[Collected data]
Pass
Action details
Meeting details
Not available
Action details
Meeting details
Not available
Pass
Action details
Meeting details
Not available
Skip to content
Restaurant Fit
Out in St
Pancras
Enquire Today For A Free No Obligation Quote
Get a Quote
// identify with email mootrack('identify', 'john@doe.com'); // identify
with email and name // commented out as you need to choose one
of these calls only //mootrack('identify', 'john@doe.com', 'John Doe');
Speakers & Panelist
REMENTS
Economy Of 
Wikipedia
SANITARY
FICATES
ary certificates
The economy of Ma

---

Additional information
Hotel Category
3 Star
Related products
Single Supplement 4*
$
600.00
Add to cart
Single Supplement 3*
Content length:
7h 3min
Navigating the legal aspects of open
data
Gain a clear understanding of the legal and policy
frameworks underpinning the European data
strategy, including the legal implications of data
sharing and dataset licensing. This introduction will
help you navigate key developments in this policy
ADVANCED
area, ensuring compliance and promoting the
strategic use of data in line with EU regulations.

TASK OBJECTIVE :: Reproduce word for word the lines of the records from the line with "Additional information" up to and including the line with "strategic use of".

SOLUTION BELOW ::
Additional information
Hotel Category
3 Star
Related products
Single Supplement 4*
$
600.00
Add to cart
Single Supplement 3*
Content length:
7h 3min
Navigating the legal aspects of open
data
Gain a clear understanding of the legal and policy
frameworks underpinning the European data
strategy, including the legal implications of data
sharing and dataset licensing. This introduction will
help you navigate key developments in this policy
ADVANCED
area, ensuring compliance and promoting the
strategic use of data in line with EU regulations.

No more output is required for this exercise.